日本とスラウェシの関係は深く、また、その歴史は長い。1830年、「鎖国」中の日本が唯一対外貿易をしていた長崎・出島を描いた江戸時代の画家、川原慶賀による作品にも、スラウェシ島出身の人が描かれている。外向的な気質に加えて、従来から水産業、農業、観光による交流が深いからか、スラウェシ島には日本語を話す人も多い。同島を代表するサム・ラトゥランギ大学では100人以上、そしてハサヌディン大学では教員の1割(196人)が元日本留学生であり、先日の公式訪問でお会いした際も堪能な日本語を話す姿に感銘を受けた。一方で、日本に滞在するスラウェシ出身者も多く、茨城県大洗町に住むインドネシア人1,000人のうち、約800人はマナド出身という。3月初旬に就航したマナドー成田便が日本とスラウェシとの間の人の交流をますます盛んにさせることを期待する。

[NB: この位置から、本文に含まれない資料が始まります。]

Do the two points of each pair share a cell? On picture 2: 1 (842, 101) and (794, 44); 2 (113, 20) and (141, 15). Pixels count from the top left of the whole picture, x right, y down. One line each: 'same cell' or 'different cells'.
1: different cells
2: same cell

日スラウェシ間における協力関係には歴史と潜在性がある。2018年にM7.5の地震により中部スラウェシ州都パル及び周辺が甚大な被害を受けた際には、日本政府は国際緊急援助隊として自衛隊を派遣するなど、復旧・復興の初期段階から支援を実施。現在も、復興支援の一環としてパル第4橋再建事業や道路整備、土砂災害対策などが進められている。ハサヌディン大学では日本の円借款による工学部整備事業が10年以上かけて行われ、先日はその綺麗なキャンパスで、教授や学生による様々な研究の成果を拝見した。一方で、ビトゥンやゴロンタロの水産品が日本へ輸出され、彼の地での真珠養殖も在留邦人が盛りあげている。トラジャのコーヒー栽培には日系企業が40年に渡って携わっており、日本でも有名ブランドとして人気を誇っている。日本との協力で行われているラヘンドン地熱発電所を利用した再生可能エネルギーからの水素製造(グリーン水素)は、インドネシアのエネルギー移行を牽引する最先端の取組みだ。
先日、北スラウェシ州副知事とお会いした際、記念にタルシウスの像をいただいた。ウォレス線に沿って分布する、インドネシアにおいても希少な猿だが、副知事曰く、世界最小の霊長類として知られるだけでなく、1匹の伴侶と生涯添い遂げることも特徴という。公式訪問中にお会いしたスラウェシの方々の仕事に対する実直さに通ずるものがあると感じた。
今後、日スラウェシ間において、経済、文化、教育など幅広い分野でどんな相乗効果が生まれていくか。スラウェシ島を象る「K」が、ますます日スラウェシ間にとっての「Kerja Sama(協力)」と「Kibou(Harapan)」の象徴となることを願う。